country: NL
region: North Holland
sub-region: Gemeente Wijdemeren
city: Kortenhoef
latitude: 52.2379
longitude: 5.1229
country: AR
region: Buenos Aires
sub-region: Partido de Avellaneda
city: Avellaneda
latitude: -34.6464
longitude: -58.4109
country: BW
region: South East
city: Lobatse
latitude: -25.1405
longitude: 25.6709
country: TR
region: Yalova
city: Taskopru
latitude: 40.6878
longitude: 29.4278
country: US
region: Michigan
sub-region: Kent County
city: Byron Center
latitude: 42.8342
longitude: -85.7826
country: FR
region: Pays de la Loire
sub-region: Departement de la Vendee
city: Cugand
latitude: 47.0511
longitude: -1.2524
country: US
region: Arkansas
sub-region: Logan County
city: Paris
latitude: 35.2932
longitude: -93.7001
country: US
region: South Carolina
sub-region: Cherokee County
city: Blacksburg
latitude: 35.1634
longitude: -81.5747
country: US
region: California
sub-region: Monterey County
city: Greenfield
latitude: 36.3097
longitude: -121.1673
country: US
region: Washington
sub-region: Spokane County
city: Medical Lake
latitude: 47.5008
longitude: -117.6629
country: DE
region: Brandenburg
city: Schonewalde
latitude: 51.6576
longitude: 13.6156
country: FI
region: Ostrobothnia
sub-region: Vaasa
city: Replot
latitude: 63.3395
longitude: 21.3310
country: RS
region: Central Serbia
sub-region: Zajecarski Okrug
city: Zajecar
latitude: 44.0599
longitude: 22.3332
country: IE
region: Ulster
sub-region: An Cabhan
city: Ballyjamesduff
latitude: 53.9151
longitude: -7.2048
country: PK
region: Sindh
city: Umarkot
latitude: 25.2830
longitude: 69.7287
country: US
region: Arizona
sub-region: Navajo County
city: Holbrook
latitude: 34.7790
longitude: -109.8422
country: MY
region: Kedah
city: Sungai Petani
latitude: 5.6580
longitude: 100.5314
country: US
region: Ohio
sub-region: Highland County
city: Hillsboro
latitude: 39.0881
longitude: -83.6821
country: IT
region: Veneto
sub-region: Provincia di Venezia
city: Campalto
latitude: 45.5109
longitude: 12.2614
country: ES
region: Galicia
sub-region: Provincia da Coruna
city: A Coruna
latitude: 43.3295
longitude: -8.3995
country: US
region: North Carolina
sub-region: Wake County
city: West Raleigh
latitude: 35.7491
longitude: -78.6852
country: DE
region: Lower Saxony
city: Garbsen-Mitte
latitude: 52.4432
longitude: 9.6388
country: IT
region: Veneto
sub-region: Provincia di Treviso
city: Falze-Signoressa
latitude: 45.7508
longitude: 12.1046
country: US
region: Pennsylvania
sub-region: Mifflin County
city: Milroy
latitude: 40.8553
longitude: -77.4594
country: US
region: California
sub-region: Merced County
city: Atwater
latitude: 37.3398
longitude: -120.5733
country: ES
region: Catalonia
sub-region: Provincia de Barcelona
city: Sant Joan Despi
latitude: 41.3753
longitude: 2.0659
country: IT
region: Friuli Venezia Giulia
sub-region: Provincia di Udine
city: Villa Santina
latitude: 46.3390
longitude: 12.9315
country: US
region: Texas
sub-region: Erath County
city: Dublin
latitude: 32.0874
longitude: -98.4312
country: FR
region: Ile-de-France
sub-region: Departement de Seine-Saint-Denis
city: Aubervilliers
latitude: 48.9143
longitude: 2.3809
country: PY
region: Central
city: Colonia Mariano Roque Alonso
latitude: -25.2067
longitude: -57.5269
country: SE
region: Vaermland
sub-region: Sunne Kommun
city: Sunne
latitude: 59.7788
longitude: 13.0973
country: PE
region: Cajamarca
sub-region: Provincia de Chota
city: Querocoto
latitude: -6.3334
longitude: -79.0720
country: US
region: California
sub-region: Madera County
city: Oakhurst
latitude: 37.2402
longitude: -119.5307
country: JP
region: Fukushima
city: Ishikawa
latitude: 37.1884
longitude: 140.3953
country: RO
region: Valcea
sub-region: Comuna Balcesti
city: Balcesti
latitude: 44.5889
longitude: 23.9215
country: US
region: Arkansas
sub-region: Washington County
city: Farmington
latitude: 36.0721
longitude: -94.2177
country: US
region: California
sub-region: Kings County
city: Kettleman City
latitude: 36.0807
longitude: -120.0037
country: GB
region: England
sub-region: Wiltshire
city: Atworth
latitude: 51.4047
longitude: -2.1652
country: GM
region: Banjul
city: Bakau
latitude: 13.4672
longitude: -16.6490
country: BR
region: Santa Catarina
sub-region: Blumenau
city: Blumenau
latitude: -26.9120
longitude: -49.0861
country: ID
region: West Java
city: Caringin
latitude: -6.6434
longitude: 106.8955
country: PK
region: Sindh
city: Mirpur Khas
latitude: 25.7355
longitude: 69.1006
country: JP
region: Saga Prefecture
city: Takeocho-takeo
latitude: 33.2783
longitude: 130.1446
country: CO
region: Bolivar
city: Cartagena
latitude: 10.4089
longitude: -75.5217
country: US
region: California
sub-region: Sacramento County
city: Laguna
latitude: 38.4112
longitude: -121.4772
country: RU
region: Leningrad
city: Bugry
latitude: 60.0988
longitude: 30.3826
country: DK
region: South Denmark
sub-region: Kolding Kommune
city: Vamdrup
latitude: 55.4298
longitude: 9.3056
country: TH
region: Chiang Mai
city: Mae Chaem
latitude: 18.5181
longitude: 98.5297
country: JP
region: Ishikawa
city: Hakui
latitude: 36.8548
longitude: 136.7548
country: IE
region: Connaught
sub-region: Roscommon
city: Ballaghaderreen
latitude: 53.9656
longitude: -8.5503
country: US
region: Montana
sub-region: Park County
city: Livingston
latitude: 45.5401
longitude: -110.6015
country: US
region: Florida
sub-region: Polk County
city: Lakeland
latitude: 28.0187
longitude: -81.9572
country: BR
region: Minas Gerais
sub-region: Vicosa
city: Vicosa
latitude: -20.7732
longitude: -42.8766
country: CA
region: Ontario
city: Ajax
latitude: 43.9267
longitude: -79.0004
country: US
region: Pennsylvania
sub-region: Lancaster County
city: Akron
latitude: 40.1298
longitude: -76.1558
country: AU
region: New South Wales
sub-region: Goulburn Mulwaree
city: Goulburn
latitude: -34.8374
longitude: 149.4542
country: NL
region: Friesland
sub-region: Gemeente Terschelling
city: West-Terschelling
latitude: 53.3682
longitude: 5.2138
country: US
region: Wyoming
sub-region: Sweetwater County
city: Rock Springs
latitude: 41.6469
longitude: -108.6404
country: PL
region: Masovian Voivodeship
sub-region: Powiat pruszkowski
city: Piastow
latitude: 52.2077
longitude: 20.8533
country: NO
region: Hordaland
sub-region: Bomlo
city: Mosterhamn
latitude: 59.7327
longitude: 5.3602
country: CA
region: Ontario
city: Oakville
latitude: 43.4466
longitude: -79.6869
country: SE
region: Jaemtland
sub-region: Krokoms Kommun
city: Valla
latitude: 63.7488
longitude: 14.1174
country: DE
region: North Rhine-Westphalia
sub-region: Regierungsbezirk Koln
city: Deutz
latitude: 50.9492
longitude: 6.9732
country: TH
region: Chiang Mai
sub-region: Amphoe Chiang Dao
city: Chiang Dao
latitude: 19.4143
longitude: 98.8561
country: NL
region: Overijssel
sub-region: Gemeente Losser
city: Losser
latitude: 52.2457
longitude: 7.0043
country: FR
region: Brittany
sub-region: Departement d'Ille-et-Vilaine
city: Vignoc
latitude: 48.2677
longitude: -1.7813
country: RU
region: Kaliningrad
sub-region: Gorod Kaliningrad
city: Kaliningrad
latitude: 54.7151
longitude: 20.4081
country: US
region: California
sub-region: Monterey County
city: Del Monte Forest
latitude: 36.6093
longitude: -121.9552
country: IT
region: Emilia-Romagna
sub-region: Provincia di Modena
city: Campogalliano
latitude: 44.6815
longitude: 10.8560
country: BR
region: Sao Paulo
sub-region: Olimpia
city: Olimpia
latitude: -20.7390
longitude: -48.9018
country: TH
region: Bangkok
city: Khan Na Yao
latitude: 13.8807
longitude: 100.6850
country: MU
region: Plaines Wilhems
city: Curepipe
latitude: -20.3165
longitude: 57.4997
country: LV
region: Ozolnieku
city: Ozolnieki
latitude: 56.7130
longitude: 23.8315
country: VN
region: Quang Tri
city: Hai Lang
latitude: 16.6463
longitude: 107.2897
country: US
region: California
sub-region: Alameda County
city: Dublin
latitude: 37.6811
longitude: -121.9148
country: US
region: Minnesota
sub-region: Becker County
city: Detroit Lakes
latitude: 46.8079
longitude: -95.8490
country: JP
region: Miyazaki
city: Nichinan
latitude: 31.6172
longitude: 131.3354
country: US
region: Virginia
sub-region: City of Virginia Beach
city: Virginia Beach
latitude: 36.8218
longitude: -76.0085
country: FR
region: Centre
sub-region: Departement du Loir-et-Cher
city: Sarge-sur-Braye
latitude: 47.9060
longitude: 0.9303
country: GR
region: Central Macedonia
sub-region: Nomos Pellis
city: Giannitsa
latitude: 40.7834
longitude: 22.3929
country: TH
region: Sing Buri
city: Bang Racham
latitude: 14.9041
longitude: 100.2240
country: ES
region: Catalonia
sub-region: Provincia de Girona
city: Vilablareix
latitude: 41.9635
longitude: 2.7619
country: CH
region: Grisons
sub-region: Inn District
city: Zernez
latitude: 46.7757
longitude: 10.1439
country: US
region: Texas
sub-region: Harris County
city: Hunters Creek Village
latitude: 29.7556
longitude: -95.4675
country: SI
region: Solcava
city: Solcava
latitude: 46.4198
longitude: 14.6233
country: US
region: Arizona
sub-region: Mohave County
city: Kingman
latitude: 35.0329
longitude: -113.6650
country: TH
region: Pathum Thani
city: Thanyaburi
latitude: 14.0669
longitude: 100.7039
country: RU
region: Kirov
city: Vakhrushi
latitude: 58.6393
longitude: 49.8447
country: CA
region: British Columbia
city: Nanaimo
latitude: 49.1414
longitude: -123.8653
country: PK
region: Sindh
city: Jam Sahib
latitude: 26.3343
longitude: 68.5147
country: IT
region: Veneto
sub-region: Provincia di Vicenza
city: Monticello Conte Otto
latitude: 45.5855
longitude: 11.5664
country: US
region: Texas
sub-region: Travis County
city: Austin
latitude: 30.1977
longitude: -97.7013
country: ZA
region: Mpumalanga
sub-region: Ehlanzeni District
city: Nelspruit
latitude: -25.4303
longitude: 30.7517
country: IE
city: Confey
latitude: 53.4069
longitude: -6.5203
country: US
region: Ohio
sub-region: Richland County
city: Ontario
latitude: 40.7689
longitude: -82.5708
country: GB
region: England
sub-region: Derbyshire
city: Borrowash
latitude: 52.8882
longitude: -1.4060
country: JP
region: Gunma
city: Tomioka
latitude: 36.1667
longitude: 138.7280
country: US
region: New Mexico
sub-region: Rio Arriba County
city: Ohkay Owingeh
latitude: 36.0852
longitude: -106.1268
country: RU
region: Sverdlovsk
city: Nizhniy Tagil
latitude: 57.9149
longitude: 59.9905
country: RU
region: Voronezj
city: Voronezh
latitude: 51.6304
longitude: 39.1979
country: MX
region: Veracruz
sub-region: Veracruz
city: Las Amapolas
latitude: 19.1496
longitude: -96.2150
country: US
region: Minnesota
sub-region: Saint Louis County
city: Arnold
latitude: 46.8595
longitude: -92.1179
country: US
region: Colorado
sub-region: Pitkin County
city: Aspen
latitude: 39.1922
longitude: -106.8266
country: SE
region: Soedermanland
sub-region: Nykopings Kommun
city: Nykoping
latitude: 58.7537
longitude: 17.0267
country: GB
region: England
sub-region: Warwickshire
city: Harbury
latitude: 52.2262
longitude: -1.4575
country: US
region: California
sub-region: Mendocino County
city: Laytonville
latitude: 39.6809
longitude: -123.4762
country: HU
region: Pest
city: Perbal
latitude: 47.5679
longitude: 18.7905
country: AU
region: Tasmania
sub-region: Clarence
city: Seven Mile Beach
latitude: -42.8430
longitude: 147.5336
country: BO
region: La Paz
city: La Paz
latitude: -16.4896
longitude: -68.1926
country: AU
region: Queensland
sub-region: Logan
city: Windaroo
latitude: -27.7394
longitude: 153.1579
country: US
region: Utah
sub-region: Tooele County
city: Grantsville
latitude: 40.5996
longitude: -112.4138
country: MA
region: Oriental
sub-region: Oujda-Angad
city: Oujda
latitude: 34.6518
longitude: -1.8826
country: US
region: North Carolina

════════

**INSTRUCTION**.
Please recast the lines above as a numbered list, covering everything from the line containing "longitude: 20.8533" down to the line containing "longitude: -121.9552", both included. Leave out any blank lines.

**FULL ANSWER**.
1. longitude: 20.8533
2. country: NO
3. region: Hordaland
4. sub-region: Bomlo
5. city: Mosterhamn
6. latitude: 59.7327
7. longitude: 5.3602
8. country: CA
9. region: Ontario
10. city: Oakville
11. latitude: 43.4466
12. longitude: -79.6869
13. country: SE
14. region: Jaemtland
15. sub-region: Krokoms Kommun
16. city: Valla
17. latitude: 63.7488
18. longitude: 14.1174
19. country: DE
20. region: North Rhine-Westphalia
21. sub-region: Regierungsbezirk Koln
22. city: Deutz
23. latitude: 50.9492
24. longitude: 6.9732
25. country: TH
26. region: Chiang Mai
27. sub-region: Amphoe Chiang Dao
28. city: Chiang Dao
29. latitude: 19.4143
30. longitude: 98.8561
31. country: NL
32. region: Overijssel
33. sub-region: Gemeente Losser
34. city: Losser
35. latitude: 52.2457
36. longitude: 7.0043
37. country: FR
38. region: Brittany
39. sub-region: Departement d'Ille-et-Vilaine
40. city: Vignoc
41. latitude: 48.2677
42. longitude: -1.7813
43. country: RU
44. region: Kaliningrad
45. sub-region: Gorod Kaliningrad
46. city: Kaliningrad
47. latitude: 54.7151
48. longitude: 20.4081
49. country: US
50. region: California
51. sub-region: Monterey County
52. city: Del Monte Forest
53. latitude: 36.6093
54. longitude: -121.9552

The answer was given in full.